According to the United States Census Bureau, the CDP has a total area of 20.7 km2, of which 17.5 km2 is land and 3.2 km2, or 15.57%, is water.

==Demographics==

Historical population
| Census | Pop. | Note | %± |
| 2010 | 5,803 |  | — |
| 2020 | 5,806 |  | 0.1% |
U.S. Decennial Census

===2020 census===

As of the 2020 census, Shady Side had a population of 5,806 and a population density of 873.1 PD/sqmi. The median age was 44.2 years. 20.0% of residents were under the age of 18 and 17.7% of residents were 65 years of age or older. For every 100 females there were 98.6 males, and for every 100 females age 18 and over there were 96.9 males age 18 and over.

0.0% of residents lived in urban areas, while 100.0% lived in rural areas.

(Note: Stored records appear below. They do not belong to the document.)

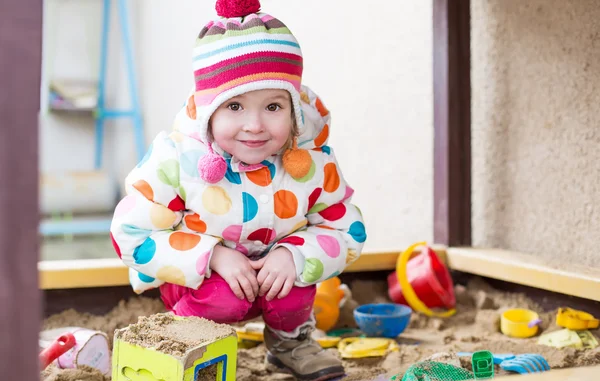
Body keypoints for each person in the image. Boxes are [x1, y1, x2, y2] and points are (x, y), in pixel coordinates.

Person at [110, 1, 366, 379]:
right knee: (224, 297)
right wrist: (211, 256)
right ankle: (183, 342)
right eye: (234, 105)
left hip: (270, 280)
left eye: (273, 106)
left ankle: (288, 344)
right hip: (200, 287)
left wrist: (294, 254)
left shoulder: (310, 162)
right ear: (207, 110)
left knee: (295, 281)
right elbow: (130, 232)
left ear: (294, 109)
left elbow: (347, 229)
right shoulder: (178, 159)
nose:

There were 2,309 households in Shady Side, of which 27.7% had children under the age of 18 living in them. Of all households, 54.7% were married-couple households, 16.8% were households with a male householder and no spouse or partner present, and 21.1% were households with a female householder and no spouse or partner present. About 23.9% of all households were made up of individuals and 9.6% had someone living alone who was 65 years of age or older.

There were 2,599 housing units, of which 11.2% were vacant. The homeowner vacancy rate was 1.5% and the rental vacancy rate was 7.7%.

Racial composition as of the 2020 census
| Race | Number | Percent |
|---|---|---|
| White | 4,728 | 81.4% |
| Black or African American | 528 | 9.1% |
| American Indian and Alaska Native | 13 | 0.2% |
| Asian | 42 | 0.7% |
| Native Hawaiian and Other Pacific Islander | 3 | 0.1% |
| Some other race | 56 | 1.0% |
| Two or more races | 436 | 7.5% |
| Hispanic or Latino (of any race) | 211 | 3.6% |

===Income and poverty===

The median income for a household in the CDP was $68,406, and the median income for a family was $70,893. Males had a median income of $43,800 versus $36,431 for females. The per capita income for the CDP was $29,458. About 3.9% of families and 4.5% of the population were below the poverty line, including 3.1% of those under age 18 and 9.1% of those age 65 or over.